_Stated goal:_
Tally the lines in the entries below that contain the string "label", and reply with that number alone.
--- Material for this task ---
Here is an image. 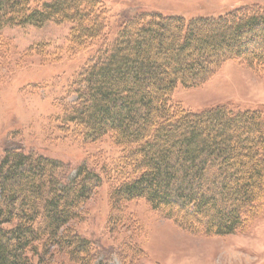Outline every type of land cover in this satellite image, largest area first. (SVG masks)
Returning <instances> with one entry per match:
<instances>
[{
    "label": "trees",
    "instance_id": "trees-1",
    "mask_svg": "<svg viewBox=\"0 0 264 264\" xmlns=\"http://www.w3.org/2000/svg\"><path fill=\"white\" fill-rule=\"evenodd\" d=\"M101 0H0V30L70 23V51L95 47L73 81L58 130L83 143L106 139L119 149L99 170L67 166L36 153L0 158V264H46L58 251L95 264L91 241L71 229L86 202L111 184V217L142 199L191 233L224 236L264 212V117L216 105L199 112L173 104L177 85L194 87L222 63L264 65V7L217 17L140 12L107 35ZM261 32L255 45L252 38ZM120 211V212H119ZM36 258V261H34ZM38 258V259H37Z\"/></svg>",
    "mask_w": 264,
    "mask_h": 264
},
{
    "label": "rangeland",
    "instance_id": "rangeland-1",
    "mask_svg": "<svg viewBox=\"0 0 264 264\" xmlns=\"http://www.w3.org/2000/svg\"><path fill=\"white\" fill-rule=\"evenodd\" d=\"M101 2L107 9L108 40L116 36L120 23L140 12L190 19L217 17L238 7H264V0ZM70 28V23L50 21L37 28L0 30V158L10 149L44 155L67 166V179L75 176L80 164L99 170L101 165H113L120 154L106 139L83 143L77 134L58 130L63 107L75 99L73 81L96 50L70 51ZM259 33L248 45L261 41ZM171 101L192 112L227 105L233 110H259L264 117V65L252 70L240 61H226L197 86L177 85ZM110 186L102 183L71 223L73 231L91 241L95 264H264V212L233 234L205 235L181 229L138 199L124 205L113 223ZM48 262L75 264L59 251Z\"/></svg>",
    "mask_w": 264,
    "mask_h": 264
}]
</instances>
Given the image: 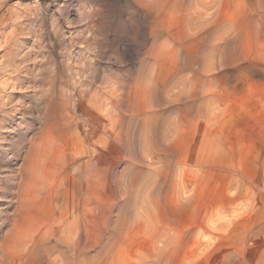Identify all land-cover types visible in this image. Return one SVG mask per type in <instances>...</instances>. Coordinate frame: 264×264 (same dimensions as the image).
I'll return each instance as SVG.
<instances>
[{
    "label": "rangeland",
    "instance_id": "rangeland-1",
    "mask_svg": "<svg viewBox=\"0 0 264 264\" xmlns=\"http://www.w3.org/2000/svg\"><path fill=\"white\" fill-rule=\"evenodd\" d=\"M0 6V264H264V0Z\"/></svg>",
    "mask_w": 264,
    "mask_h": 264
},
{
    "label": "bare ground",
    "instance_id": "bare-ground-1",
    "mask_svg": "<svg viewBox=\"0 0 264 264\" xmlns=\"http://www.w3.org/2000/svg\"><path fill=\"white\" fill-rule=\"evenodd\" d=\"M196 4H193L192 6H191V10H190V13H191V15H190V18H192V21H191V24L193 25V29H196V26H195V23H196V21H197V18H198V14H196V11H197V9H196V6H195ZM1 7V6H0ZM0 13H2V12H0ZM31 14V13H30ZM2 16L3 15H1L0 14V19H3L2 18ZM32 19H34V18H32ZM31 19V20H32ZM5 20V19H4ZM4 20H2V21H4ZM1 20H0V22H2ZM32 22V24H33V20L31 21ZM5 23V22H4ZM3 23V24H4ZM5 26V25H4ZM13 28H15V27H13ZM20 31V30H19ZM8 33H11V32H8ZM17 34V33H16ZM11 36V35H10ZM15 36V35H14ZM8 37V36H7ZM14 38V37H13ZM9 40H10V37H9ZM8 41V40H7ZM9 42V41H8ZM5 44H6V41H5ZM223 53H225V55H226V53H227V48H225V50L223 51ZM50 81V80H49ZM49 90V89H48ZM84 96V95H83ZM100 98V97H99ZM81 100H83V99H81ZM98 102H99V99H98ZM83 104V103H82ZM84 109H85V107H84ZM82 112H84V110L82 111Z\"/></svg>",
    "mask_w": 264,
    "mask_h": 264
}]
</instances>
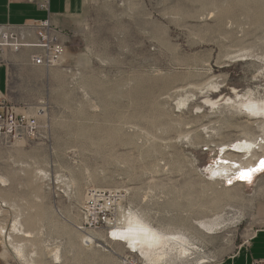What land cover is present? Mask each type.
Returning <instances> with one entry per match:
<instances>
---
_Response to this exercise:_
4